N S Chandrasekhar, President, ISHRAE, is pleased with the intense global gaze of the HVACR sector in India. He said that the India HVACR story is about addressing the rapidly shifting requirements of the consumers in the country. He said that HVACR is a demand-driven industry and that it is evolving in terms of making sure the needs of Indian consumers for sustainable and healthy buildings are met.
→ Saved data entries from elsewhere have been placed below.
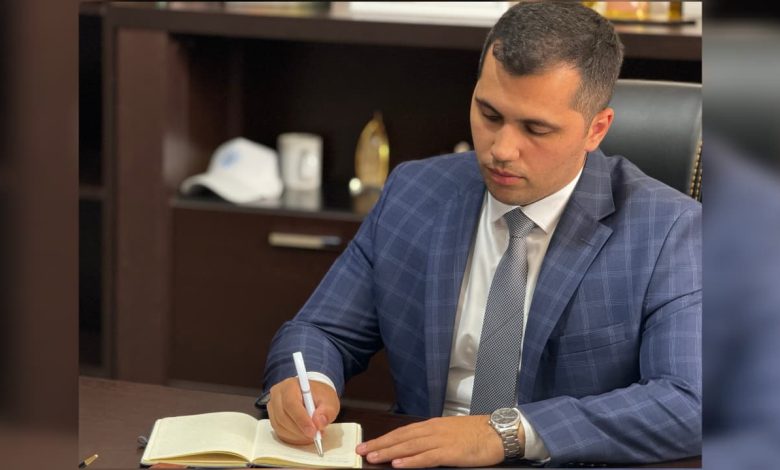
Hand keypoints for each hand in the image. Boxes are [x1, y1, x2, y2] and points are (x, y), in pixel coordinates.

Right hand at [267, 376, 339, 444]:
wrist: (312, 396)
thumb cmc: (319, 396)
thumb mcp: (330, 401)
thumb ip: (327, 411)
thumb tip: (319, 422)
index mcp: (290, 385)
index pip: (291, 403)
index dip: (301, 419)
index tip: (313, 431)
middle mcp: (277, 395)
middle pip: (283, 416)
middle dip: (300, 429)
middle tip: (315, 435)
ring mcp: (273, 407)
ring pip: (280, 426)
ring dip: (297, 434)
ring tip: (312, 434)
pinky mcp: (273, 418)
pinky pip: (279, 432)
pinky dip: (293, 437)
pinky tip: (304, 435)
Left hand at [356, 415, 510, 467]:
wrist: (498, 432)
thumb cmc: (477, 434)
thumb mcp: (451, 432)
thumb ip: (433, 439)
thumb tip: (415, 447)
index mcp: (432, 425)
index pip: (402, 432)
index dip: (384, 438)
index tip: (369, 444)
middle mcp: (433, 430)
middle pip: (401, 438)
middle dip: (380, 444)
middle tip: (362, 451)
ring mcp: (441, 440)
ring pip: (409, 446)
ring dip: (389, 452)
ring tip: (373, 457)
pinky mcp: (450, 452)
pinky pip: (426, 457)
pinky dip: (411, 460)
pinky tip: (398, 463)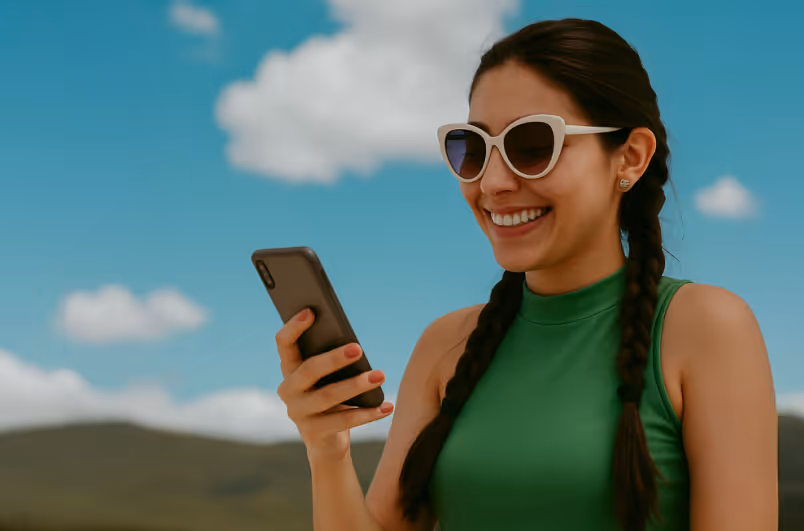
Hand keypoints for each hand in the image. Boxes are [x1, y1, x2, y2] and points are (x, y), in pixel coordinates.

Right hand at [275, 308, 393, 461]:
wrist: (326, 441)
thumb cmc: (330, 395)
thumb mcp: (328, 376)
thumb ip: (331, 359)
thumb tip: (354, 345)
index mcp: (290, 369)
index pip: (284, 344)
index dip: (294, 327)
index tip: (311, 311)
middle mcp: (288, 390)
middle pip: (310, 369)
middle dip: (334, 358)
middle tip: (359, 348)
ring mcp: (298, 413)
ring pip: (328, 396)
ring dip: (356, 385)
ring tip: (380, 375)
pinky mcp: (314, 433)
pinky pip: (343, 422)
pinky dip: (368, 413)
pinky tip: (386, 406)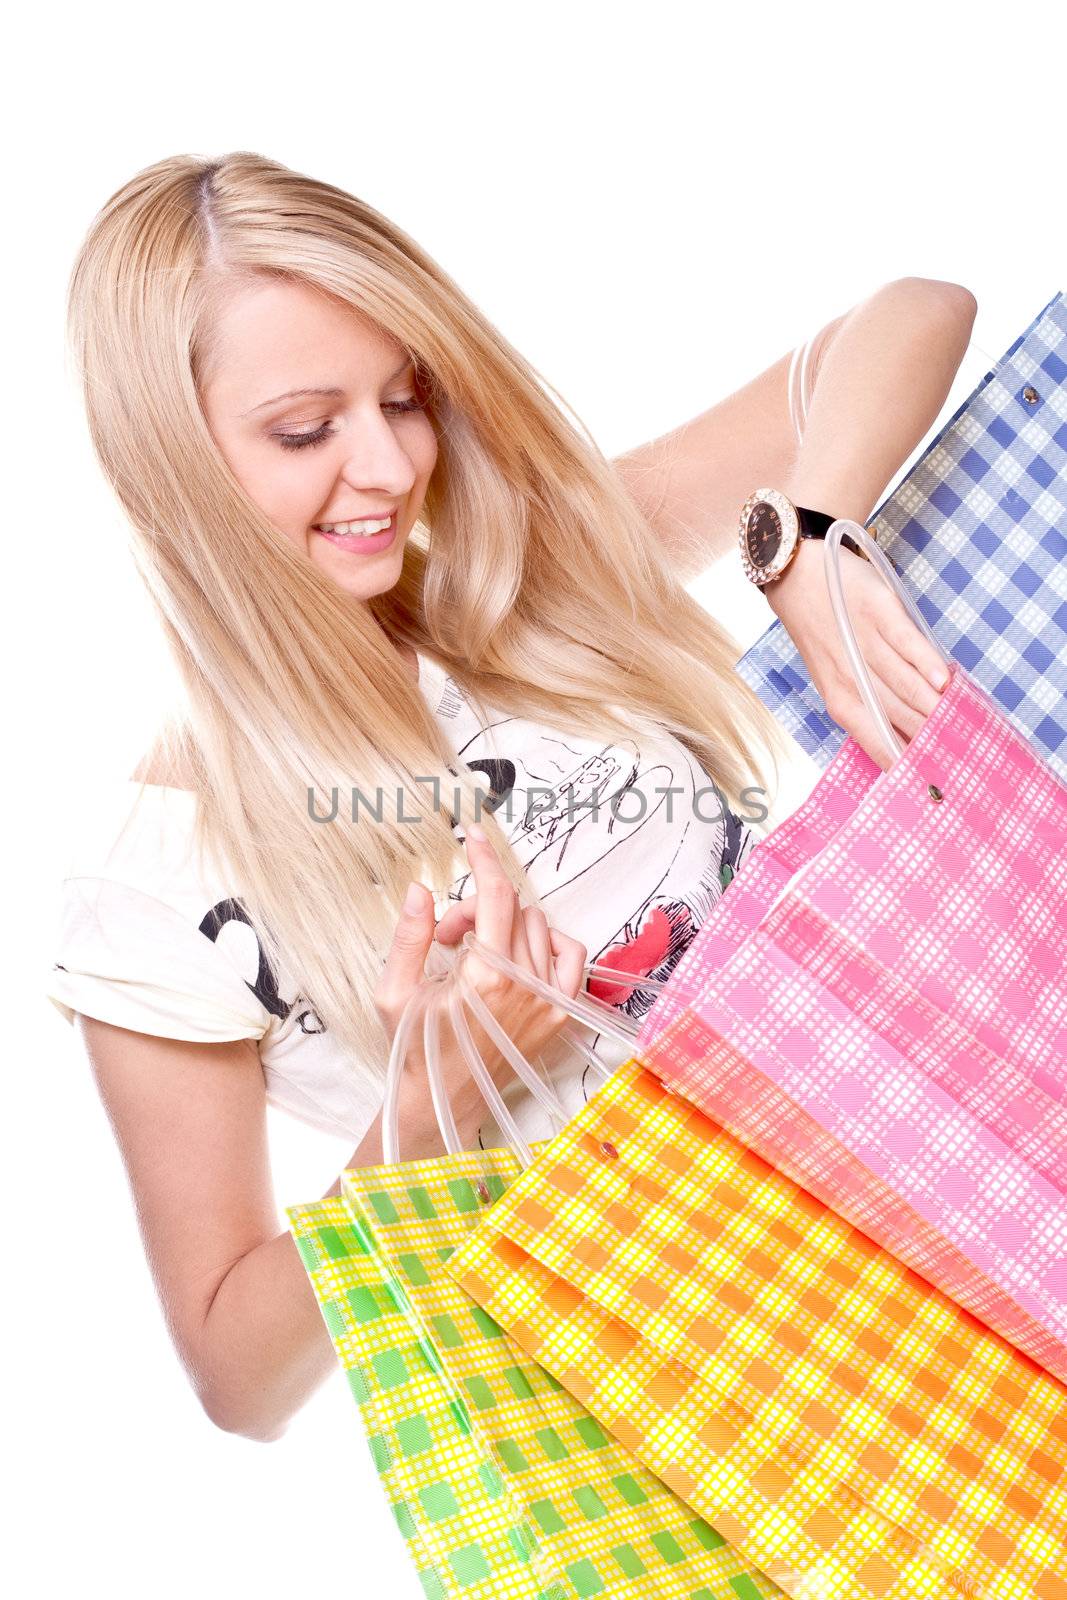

The billion-plus population in India, combined with increasing affordability of air conditioning, rising urbanisation and the impact of heat islands, has created a high demand for air conditioning. “People have disposable income and are willing to spend it on air conditioning to combat the heat,” he said. “Therefore, the demand for air conditioning is expected to continue to grow.” This, he added, has created a strong manufacturing base in the country and fostered lucrative opportunities for business growth.
It is little wonder, then, that many countries with large manufacturing bases are interested in setting up factories in India. “The availability of skilled labour at a nominal cost; cost of living, which is not extremely high, except in the case of a few urban centres, and the high quality of products made in India, are among the benefits of manufacturing in India,” he said. Furthermore, a compelling reason for setting up manufacturing units in India is the one-time cost of setting up a factory, with recurring expenses, in the forms of shipping and logistics, available at a low cost, he said.
And there is more to the India story. “The abundance of raw materials makes India an attractive destination for many foreign manufacturers to set up operations,” he said. “India can supply materials quickly, affordably and at a high level of quality that is on par with other countries. As a result, businesses are likely to choose India as their manufacturing location when all necessary materials and resources are readily available.”
Pillai, agreeing with Chandrasekhar, said one of the most significant advantages of sourcing from India is the reduction in costs. “For instance, the cost of the motor will get reduced by 8-10% if the component is supplied from India compared to Turkey or Europe,” he said. “It also leads to reduction in logistics cost.” He also noted that the regulations implemented by the government of India, including the relaxation in customs duty, which in turn reduced the trade barriers, is also increasing the attractiveness of the HVACR industry in India.